A lawyer for Jeremy Renner denied the accusations against the actor brought forth by filmmaker Yi Zhou, who Renner allegedly had a “brief consensual encounter” with. Both Renner and Zhou also revealed Saturday that they have sent each other cease-and-desist letters over the ordeal.
Over the last week, in a series of Instagram posts and a Daily Mail interview, Zhou accused the Hawkeye star of sending her unsolicited “intimate” photos and video and then threatening to “call ICE” on her after she “called him out privately” on alleged misconduct.
Zhou, director of the documentary Chronicles of Disney featuring Renner, claimed that she had a personal and professional relationship with Renner that left her fearing for her safety.
“Mr. Renner first contacted me directly in June, sending personal and intimate photographs of himself, behavior that, according to public reports, he has exhibited before,” Zhou wrote on Instagram. She claims Renner wooed her over calls and text discussions, saying he wanted a relationship. Zhou alleges they started dating and working together on two projects, including Chronicles of Disney, and that Renner “appears in 80% of the film.”
However, when the documentary was released last month, Renner “refused to make any public promotion,” despite allegedly having entered into written agreements with her production company. Zhou says she appealed to Renner to help her combat fan accounts falsely claiming the documentary was generated by AI without his consent, but he refused.
“When I called him out privately about his past misconduct and asked him to behave properly, to respect me as a woman and as a filmmaker, he threatened to call immigration/ICE on me, an act that deeply shocked and frightened me,” she wrote. “Such behavior is unacceptable and emblematic of the imbalance of power that continues to harm women in our industry.” A rep for the actor previously told Rolling Stone that the allegations were “totally inaccurate and untrue.”

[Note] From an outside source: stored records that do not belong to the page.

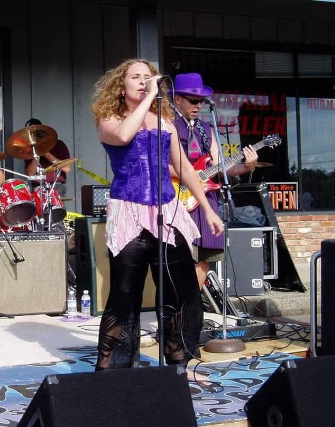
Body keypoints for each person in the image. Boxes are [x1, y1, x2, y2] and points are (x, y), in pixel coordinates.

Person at [91, 59, 223, 374]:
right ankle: (111, 371)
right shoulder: (110, 118)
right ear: (120, 86)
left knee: (181, 291)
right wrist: (150, 95)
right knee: (124, 296)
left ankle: (180, 365)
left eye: (148, 77)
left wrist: (206, 208)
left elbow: (183, 167)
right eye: (135, 77)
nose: (143, 81)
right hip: (130, 212)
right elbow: (124, 136)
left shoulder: (164, 121)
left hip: (166, 211)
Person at [171, 73, 258, 291]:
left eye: (200, 101)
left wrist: (247, 166)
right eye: (193, 100)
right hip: (176, 195)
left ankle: (190, 304)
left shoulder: (206, 130)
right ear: (177, 99)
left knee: (204, 256)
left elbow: (219, 167)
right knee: (178, 257)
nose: (198, 105)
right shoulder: (166, 125)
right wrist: (187, 174)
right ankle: (177, 306)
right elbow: (158, 163)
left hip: (205, 200)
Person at [24, 118, 71, 198]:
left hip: (56, 186)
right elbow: (29, 174)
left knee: (56, 206)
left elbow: (67, 168)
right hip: (38, 187)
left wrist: (45, 152)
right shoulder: (29, 149)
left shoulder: (58, 144)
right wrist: (36, 157)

In a statement to People on Saturday, Renner’s lawyer Marty Singer said Zhou’s claims were “false, outrageous and highly defamatory,” adding that Zhou was retaliating against Renner after he “rejected her romantic advances” and did not promote their shared projects on social media.
Singer admitted that Renner and Zhou had a “brief consensual encounter” that occurred in July 2025. However, Singer claims Renner cut off communication with Zhou after she continually sent him “sexually explicit messages expressing her love,” with the most recent one she allegedly sent on Oct. 24.
As for Zhou’s claim that Renner threatened to call ICE, Singer said the filmmaker “had been relentlessly harassing and threatening my client with hundreds of unsolicited and unwanted messages.”
“The true facts are that Ms. Zhou has relentlessly and aggressively harassed and pursued my client for months with no reciprocation on my client’s part, other than a single brief encounter on July 12, 2025,” Singer told People. (Zhou did not immediately return Rolling Stone‘s request for comment.)
TMZ reported Saturday that Renner had sent a cease-and-desist letter to Zhou over the situation; hours later, Zhou responded on social media revealing that she sent Renner a cease-and-desist letter of her own on November 5.
“I am sharing my official cease and desist letters sent to Jeremy Renner and his representatives,” Zhou wrote Saturday. “These letters were sent after I received unsolicited sexual content in the beginning and throughout the months, misinformation about my professional work, and threats involving ICE. These letters show the struggle are about continued sexual images, fans smear campaign and threats involving ICE, they are not because he did not reciprocate in a [relationship] we have been since June.”